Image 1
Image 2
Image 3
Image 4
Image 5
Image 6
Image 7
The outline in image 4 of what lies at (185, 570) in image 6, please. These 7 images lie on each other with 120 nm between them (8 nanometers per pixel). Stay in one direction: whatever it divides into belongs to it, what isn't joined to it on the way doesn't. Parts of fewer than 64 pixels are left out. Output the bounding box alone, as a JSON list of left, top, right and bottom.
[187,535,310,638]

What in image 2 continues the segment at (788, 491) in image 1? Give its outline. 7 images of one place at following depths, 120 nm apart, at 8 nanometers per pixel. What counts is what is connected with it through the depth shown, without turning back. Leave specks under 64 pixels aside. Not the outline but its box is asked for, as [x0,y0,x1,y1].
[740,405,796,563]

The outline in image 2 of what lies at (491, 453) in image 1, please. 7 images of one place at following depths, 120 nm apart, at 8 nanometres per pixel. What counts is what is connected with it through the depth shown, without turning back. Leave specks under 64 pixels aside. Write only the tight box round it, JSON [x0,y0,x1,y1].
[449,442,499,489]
************
> **WORK ITEM**: With nothing left out, return each entry exactly.

> **ANSWER BELOW**:
Image 1
Image 2
Image 3
Image 4
Image 5
Image 6
Image 7
The outline in image 4 of what lies at (185, 570) in image 6, please. These 7 images lie on each other with 120 nm between them (8 nanometers per pixel). Stay in one direction: whatever it divides into belongs to it, what isn't joined to it on the way doesn't. Parts of fewer than 64 pixels are left out. Output the bounding box alone, as a JSON list of left, top, right and bottom.
[187,535,310,638]

What in image 2 continues the segment at (788, 491) in image 1? Give its outline. 7 images of one place at following depths, 120 nm apart, at 8 nanometers per pixel. What counts is what is connected with it through the depth shown, without turning back. Leave specks under 64 pixels aside. Not the outline but its box is asked for, as [x0,y0,x1,y1].
[740,405,796,563]

The outline in image 2 of what lies at (491, 453) in image 1, please. 7 images of one place at following depths, 120 nm apart, at 8 nanometres per pixel. What counts is what is connected with it through the depth shown, without turning back. Leave specks under 64 pixels aside. Write only the tight box round it, JSON [x0,y0,x1,y1].
[449,442,499,489]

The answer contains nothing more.